▸ Aim of the exercise
Lines holding the word "Kvorning" must be located in the listing below and copied.

[Input data — start]

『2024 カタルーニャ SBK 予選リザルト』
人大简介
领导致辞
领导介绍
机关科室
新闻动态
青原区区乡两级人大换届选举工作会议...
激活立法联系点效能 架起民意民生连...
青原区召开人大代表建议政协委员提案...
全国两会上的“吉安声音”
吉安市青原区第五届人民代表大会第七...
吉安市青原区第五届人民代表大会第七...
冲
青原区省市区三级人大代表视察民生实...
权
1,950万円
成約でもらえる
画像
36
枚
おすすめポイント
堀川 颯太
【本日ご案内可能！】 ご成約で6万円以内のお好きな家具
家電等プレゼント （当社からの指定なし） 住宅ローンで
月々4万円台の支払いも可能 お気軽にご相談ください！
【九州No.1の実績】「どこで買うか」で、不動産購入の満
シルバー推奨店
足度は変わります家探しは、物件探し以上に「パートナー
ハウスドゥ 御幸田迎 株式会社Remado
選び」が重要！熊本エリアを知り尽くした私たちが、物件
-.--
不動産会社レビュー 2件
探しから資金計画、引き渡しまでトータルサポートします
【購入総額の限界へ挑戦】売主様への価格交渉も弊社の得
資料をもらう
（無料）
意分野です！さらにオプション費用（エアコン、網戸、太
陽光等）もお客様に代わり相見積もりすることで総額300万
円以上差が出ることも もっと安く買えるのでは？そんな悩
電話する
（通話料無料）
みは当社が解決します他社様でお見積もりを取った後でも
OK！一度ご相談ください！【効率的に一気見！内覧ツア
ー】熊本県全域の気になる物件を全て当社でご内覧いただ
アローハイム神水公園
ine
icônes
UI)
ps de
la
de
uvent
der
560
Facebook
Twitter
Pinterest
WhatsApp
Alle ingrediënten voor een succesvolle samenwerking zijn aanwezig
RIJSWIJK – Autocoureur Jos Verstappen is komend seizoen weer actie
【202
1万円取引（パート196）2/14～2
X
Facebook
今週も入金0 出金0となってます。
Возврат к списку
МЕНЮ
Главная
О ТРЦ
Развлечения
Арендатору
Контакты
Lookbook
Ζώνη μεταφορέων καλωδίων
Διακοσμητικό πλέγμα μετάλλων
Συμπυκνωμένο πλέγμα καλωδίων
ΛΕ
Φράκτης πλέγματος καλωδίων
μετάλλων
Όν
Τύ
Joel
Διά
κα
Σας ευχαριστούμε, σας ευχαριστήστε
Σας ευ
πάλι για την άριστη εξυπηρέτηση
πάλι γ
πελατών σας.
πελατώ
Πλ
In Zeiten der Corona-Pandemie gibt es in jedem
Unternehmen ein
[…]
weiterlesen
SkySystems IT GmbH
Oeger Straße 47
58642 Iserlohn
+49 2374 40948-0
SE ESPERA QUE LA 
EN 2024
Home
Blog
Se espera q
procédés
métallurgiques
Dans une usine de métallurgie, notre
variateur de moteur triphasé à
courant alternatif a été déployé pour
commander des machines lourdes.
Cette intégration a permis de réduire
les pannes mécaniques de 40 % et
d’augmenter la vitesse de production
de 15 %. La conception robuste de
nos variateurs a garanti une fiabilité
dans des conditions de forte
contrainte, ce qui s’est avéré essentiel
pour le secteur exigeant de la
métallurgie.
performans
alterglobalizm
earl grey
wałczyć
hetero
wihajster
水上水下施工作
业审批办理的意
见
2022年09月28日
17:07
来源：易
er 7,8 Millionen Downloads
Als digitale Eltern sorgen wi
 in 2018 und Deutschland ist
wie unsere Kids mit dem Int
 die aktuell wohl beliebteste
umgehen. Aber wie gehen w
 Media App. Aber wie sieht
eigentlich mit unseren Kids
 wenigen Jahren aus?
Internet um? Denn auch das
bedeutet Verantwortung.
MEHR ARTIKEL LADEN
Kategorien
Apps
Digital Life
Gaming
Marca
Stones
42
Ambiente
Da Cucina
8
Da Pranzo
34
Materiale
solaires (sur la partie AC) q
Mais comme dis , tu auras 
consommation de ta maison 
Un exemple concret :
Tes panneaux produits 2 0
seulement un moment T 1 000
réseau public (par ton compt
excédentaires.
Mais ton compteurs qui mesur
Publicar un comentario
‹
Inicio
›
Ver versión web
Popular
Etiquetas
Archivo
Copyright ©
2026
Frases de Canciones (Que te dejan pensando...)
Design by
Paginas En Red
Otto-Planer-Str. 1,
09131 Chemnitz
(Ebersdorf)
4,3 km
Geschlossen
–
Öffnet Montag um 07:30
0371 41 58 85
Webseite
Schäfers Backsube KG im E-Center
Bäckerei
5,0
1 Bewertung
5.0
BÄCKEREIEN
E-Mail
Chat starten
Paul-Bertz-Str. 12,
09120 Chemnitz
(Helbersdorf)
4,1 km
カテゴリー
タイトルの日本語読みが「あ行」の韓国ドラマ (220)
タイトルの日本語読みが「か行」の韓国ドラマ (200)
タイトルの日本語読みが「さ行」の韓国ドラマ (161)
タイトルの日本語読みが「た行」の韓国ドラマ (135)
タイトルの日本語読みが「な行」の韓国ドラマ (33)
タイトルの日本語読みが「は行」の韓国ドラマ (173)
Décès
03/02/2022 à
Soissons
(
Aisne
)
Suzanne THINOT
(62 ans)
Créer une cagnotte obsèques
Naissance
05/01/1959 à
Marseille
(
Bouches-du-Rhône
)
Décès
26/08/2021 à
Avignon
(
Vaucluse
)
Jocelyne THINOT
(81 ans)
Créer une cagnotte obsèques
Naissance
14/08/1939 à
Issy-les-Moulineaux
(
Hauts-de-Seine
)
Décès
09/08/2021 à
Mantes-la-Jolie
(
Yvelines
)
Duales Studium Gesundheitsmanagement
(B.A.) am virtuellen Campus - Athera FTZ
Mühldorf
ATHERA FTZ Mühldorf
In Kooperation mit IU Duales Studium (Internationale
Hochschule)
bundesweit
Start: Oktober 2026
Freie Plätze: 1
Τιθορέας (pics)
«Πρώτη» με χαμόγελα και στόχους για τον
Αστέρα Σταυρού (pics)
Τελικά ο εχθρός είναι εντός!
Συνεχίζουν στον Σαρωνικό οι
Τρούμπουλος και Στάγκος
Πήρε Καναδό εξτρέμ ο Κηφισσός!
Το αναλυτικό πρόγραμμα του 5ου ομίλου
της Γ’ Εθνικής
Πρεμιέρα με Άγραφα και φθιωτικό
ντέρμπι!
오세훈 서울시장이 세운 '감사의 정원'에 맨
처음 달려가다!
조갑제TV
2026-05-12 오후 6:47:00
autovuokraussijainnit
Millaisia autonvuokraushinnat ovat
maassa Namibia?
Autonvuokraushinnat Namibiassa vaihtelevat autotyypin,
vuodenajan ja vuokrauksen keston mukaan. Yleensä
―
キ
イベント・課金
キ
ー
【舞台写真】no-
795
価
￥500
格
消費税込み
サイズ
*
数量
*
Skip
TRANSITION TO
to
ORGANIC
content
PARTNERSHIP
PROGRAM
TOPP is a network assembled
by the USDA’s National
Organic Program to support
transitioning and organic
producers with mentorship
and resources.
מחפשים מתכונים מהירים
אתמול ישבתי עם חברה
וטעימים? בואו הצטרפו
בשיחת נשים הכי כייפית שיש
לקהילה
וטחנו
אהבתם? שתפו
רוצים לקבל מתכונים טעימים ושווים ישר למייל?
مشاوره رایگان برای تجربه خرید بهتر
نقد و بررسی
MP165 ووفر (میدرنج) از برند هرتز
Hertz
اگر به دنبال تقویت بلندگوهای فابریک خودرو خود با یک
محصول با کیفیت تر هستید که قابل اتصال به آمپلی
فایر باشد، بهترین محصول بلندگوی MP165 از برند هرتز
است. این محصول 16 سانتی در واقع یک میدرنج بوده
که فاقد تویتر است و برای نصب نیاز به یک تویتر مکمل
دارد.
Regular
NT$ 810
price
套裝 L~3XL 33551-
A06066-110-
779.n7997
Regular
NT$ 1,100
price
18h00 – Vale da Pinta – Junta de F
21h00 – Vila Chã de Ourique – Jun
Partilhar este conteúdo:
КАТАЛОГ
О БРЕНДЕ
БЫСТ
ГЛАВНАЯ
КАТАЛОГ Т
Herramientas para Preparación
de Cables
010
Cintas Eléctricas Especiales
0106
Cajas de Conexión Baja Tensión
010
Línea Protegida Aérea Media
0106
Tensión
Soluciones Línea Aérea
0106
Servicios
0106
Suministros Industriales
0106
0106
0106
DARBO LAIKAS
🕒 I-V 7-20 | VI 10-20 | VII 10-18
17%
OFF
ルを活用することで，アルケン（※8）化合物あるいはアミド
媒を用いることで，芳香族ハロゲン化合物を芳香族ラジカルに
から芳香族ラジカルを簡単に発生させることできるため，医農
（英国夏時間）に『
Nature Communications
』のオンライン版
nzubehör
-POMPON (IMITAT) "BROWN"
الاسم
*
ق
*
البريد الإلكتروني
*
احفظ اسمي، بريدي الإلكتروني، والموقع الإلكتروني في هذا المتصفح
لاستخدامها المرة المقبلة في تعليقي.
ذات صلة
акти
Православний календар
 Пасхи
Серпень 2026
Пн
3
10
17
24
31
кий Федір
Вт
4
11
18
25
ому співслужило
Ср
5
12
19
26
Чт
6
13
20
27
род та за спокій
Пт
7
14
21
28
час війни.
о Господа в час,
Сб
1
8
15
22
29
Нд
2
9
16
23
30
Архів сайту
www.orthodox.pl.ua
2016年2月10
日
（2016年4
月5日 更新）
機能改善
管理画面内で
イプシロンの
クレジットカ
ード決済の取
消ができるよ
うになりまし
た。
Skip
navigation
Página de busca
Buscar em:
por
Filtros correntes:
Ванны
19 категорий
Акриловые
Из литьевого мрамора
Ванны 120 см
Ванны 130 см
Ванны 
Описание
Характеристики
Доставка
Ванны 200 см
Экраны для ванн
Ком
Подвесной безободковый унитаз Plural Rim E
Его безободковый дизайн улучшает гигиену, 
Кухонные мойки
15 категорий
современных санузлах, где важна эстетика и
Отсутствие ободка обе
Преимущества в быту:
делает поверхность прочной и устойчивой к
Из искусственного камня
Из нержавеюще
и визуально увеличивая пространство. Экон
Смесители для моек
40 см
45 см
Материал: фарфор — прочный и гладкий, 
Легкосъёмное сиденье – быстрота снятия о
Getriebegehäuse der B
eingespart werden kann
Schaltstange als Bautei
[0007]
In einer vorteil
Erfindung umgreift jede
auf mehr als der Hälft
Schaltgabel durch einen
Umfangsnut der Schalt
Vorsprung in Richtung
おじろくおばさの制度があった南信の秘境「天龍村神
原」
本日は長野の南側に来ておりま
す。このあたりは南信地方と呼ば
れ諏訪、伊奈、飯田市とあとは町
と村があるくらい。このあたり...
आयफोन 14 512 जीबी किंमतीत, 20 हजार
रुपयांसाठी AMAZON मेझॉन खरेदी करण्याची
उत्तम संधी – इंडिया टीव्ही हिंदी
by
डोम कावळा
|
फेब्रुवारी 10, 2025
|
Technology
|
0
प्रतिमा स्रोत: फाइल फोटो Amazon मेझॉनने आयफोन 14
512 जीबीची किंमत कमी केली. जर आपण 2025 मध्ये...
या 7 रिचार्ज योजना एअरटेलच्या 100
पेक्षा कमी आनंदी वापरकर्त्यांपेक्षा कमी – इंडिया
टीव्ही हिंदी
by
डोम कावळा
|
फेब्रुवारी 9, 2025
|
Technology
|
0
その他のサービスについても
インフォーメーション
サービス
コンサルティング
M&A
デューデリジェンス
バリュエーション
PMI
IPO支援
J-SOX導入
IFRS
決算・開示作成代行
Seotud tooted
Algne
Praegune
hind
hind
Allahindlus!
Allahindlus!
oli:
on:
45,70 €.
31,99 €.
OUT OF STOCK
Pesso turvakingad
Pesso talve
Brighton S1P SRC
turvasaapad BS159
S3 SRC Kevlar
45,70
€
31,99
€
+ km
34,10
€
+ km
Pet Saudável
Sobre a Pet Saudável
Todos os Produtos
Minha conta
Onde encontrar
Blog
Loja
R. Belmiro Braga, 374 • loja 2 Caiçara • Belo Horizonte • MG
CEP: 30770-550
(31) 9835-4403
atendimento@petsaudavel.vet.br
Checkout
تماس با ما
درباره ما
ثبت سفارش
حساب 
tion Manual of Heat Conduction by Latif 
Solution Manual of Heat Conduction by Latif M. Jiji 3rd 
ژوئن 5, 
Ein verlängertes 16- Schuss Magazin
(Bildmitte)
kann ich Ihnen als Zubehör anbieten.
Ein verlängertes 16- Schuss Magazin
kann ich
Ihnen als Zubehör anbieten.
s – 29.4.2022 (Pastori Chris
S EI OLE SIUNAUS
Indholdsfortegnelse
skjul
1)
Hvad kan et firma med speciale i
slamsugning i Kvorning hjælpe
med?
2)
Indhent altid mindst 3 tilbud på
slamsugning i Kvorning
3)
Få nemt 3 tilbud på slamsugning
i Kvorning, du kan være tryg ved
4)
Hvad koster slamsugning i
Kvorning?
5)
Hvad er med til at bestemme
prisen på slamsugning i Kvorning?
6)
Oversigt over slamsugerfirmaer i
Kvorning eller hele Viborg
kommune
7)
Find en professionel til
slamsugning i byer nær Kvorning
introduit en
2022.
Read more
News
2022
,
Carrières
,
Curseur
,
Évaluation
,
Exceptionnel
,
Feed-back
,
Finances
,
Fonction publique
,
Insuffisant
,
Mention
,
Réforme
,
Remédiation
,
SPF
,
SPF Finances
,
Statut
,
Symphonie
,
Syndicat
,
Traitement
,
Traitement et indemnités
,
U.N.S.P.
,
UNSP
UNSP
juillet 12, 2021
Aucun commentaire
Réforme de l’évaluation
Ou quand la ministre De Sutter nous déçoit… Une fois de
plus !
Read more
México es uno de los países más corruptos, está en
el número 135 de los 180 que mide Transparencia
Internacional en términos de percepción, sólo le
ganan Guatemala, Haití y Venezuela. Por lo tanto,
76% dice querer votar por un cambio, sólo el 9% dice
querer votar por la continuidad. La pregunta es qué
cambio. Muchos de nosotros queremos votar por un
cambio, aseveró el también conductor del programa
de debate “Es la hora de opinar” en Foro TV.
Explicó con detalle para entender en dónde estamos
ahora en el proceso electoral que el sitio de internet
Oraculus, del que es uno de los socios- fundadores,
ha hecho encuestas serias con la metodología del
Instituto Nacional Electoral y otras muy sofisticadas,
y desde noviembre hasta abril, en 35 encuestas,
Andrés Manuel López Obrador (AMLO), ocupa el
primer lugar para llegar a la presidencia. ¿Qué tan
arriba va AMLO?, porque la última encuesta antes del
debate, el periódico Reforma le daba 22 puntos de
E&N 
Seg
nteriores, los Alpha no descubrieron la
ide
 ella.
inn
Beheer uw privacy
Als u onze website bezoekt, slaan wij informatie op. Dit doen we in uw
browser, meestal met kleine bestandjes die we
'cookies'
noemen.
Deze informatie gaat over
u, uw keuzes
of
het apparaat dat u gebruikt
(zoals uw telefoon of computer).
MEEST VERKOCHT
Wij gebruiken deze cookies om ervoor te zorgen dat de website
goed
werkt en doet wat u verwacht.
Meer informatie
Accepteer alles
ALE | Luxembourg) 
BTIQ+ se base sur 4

[Input data — finish]

▸ Answer below
slamsugning i Kvorning hjælpe
slamsugning i Kvorning
i Kvorning, du kan være tryg ved
Kvorning?
prisen på slamsugning i Kvorning?
Kvorning eller hele Viborg
slamsugning i byer nær Kvorning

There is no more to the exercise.